The Ministry's Secretariat of Economic Policy (SPE) now projects a gross domestic product expansion of 1.61%, down from 2.1% in November. The projection for next year was also reduced to 2.34% from 2.5%.
In a statement, the secretariat said previous estimates, made under former President Jair Bolsonaro's government, "minimized the contractionary effects of monetary policy on the economic cycle and credit market."
Economic Policy Secretary Guilherme Mello said the recent bankruptcy of retailer Americanas due to a multi-billion accounting scandal could partly be explained by the rapid change in monetary policy.
"It is a fact that Brazil today has the highest interest rate in the world, and this has impacted the credit market, both bank credit and non-bank credit," he told a Friday news conference, adding that events, such as the Americanas scandal, "pushed spreads up and further undermined the possibility of raising funds for companies."
Mello emphasized that the cost of credit is extremely high, making it difficult for companies to carry out their activities and investments.
The central bank, whose rate-setting committee meets on Wednesday, raised interest rates to 13.75% from a record low of 2% in March 2021 to combat inflation.
New leftist President Luiz Inacio Lula da Silva has consistently criticized the level of the bank's benchmark interest rate, which has been held steady at a six-year high since September, arguing that it harms activity growth and threatens a credit crunch.

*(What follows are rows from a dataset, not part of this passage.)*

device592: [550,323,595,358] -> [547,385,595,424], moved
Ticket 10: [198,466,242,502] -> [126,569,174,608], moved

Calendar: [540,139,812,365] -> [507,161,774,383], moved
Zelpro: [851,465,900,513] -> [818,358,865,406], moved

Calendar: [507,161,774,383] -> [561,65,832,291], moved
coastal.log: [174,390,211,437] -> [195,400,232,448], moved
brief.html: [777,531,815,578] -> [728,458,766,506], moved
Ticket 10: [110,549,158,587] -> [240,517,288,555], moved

The secretariat also now sees higher inflation, at 5.31% in 2023 and 3.52% in 2024, up from 4.6% and 3%, respectively.
The official inflation target is 3.25% this year and 3% in 2024, with a plus or minus 1.5 percentage point margin.
Despite the projections, Mello stated there is "no incompatibility" in reducing interest rates with inflation above the target, arguing that monetary policy has lagged effects.
"We certainly expect (monetary easing) this year. But the sooner, the better," he said.